## The task:
Copy the records from their first line through the line containing "standartni nabidce. Material", changing every "Lexmark" to "Epson" and leaving everything else unchanged.

Dataset entries:
----
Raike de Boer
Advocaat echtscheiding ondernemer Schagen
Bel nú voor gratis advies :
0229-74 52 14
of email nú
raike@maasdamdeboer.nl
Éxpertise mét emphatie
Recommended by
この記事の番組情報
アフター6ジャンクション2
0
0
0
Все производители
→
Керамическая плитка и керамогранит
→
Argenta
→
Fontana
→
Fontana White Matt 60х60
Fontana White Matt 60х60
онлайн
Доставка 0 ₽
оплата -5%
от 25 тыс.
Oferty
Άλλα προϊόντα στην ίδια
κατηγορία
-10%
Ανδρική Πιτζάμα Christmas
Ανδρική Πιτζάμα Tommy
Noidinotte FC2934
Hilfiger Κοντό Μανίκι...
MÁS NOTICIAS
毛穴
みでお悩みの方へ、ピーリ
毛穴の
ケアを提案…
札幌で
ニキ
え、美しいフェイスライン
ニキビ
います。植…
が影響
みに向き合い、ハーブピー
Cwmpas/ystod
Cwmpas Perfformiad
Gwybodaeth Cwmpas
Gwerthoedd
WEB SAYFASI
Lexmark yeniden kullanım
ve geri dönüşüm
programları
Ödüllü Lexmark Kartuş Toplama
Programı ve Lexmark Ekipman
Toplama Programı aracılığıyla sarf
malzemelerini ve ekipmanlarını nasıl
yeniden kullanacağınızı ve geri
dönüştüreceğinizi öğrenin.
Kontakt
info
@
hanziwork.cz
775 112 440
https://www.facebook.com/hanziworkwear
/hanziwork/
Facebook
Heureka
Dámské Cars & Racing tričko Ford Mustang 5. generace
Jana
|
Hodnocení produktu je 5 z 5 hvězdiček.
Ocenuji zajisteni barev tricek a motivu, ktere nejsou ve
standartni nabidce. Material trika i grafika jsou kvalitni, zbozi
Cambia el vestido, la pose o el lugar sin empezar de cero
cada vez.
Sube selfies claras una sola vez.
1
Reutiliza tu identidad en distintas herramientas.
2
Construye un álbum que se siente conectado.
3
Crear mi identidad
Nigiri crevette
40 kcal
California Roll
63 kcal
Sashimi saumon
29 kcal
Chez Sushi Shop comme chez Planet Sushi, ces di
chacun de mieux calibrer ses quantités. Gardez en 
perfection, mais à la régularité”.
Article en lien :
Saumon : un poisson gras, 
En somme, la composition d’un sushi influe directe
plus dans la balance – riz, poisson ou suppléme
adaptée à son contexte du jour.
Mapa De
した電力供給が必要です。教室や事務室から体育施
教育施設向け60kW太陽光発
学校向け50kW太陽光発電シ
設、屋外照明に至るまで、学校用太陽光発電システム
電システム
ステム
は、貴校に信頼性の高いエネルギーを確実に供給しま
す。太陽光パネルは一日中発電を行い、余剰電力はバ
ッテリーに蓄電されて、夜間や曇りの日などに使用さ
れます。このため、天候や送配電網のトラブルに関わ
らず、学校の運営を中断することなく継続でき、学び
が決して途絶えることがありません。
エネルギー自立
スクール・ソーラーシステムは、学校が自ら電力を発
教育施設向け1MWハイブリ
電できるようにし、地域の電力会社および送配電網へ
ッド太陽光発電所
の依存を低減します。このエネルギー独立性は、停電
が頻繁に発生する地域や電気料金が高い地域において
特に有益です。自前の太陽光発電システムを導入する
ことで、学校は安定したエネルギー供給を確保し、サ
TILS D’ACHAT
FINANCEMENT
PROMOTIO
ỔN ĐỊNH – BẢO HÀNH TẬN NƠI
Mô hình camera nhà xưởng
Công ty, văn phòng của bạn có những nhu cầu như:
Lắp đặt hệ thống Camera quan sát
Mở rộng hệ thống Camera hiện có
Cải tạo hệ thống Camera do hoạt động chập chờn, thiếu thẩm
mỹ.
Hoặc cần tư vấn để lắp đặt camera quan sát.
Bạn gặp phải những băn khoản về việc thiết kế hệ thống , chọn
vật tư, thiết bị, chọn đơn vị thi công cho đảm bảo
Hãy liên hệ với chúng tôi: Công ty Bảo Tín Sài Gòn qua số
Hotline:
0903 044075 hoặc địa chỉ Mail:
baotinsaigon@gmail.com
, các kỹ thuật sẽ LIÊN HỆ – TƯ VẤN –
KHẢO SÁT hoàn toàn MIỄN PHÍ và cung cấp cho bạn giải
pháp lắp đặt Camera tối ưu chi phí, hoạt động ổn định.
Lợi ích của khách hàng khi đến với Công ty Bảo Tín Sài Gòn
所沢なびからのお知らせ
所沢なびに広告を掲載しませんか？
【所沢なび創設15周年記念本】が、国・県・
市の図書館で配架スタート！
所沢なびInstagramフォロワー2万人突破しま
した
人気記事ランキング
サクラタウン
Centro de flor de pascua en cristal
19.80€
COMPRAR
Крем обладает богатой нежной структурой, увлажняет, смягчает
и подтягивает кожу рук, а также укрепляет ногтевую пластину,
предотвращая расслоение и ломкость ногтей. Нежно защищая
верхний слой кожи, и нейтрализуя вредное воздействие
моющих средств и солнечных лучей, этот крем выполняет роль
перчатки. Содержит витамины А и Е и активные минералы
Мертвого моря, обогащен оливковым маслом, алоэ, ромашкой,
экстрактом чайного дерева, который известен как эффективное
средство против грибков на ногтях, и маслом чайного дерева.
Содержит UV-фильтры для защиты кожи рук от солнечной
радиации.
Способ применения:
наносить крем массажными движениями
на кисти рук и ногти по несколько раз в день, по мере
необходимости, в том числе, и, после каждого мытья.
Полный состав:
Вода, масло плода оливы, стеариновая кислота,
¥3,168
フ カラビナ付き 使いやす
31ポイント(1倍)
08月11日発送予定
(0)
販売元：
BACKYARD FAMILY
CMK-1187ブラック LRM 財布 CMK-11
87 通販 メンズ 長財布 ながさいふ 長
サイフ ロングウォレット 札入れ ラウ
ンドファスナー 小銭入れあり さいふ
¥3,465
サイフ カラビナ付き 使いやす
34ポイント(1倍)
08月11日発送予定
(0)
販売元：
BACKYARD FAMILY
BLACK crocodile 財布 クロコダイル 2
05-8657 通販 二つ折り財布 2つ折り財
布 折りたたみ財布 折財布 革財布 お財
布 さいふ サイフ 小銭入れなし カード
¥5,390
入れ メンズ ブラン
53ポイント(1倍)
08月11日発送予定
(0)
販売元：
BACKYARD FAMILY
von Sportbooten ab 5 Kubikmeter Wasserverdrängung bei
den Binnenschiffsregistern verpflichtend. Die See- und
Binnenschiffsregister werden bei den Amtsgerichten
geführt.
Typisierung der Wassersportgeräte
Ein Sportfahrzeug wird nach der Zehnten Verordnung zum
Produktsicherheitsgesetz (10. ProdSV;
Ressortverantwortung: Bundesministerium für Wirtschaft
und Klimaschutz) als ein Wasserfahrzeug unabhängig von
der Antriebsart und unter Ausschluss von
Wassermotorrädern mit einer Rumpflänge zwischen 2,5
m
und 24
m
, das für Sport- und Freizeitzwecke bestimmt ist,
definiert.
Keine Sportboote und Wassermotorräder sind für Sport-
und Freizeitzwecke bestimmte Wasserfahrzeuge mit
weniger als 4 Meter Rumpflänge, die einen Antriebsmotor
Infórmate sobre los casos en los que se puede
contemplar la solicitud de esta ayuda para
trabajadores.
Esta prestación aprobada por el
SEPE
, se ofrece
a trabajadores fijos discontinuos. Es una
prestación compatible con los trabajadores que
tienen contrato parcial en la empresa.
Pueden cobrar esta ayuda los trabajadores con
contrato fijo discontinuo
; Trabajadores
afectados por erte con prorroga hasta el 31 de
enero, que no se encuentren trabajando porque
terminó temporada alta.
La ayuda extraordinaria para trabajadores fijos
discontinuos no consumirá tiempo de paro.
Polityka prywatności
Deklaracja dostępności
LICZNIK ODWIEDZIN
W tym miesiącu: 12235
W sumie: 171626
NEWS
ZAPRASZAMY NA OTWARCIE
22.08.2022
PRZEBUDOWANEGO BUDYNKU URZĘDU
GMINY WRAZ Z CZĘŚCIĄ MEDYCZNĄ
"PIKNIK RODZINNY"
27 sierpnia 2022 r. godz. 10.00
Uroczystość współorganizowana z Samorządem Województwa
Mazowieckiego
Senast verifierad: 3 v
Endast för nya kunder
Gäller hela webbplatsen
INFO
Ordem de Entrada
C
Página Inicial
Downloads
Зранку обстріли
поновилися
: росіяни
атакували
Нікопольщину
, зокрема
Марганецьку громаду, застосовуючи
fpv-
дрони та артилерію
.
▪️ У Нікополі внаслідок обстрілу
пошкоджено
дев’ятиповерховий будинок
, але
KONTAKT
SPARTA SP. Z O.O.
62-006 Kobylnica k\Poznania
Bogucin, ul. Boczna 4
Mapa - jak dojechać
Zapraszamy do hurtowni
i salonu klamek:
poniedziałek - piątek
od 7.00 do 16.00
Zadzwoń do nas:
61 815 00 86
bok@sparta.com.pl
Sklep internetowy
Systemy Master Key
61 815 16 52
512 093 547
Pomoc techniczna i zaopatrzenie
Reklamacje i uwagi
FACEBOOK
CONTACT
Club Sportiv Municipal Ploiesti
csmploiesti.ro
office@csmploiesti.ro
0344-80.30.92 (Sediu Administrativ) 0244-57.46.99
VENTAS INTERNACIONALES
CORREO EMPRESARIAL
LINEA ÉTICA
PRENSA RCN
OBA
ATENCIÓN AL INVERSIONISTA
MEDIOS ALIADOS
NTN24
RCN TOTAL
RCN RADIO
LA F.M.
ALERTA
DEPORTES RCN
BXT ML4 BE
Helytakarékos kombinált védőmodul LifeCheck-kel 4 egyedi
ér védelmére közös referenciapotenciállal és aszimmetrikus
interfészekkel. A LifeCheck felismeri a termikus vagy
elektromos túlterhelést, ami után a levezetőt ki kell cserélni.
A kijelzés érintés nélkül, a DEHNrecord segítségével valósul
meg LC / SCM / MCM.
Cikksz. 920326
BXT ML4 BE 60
----
## Exercise solution:
Raike de Boer
Advocaat echtscheiding ondernemer Schagen
Bel nú voor gratis advies :
0229-74 52 14
of email nú
raike@maasdamdeboer.nl
Éxpertise mét emphatie
Recommended by
この記事の番組情報
アフター6ジャンクション2
0
0
0
Все производители
→
Керамическая плитка и керамогранит
→
Argenta
→
Fontana
→
Fontana White Matt 60х60
Fontana White Matt 60х60
онлайн
Доставка 0 ₽
оплата -5%
от 25 тыс.
Oferty
Άλλα προϊόντα στην ίδια
κατηγορία
-10%
Ανδρική Πιτζάμα Christmas
Ανδρική Πιτζάμα Tommy
Noidinotte FC2934
Hilfiger Κοντό Μανίκι...
MÁS NOTICIAS
毛穴
みでお悩みの方へ、ピーリ
毛穴の
ケアを提案…
札幌で
ニキ
え、美しいフェイスライン
ニキビ
います。植…
が影響
みに向き合い、ハーブピー
Cwmpas/ystod
Cwmpas Perfformiad
Gwybodaeth Cwmpas
Gwerthoedd
WEB SAYFASI
Epson yeniden kullanım
ve geri dönüşüm
programları
Ödüllü Epson Kartuş Toplama
Programı ve Epson Ekipman
Toplama Programı aracılığıyla sarf
malzemelerini ve ekipmanlarını nasıl
yeniden kullanacağınızı ve geri
dönüştüreceğinizi öğrenin.
Kontakt
info
@
hanziwork.cz
775 112 440
https://www.facebook.com/hanziworkwear
/hanziwork/
Facebook
Heureka
Dámské Cars & Racing tričko Ford Mustang 5. generace
Jana
|
Hodnocení produktu je 5 z 5 hvězdiček.
Ocenuji zajisteni barev tricek a motivu, ktere nejsou ve
standartni nabidce. Material trika i grafika jsou kvalitni, zbozi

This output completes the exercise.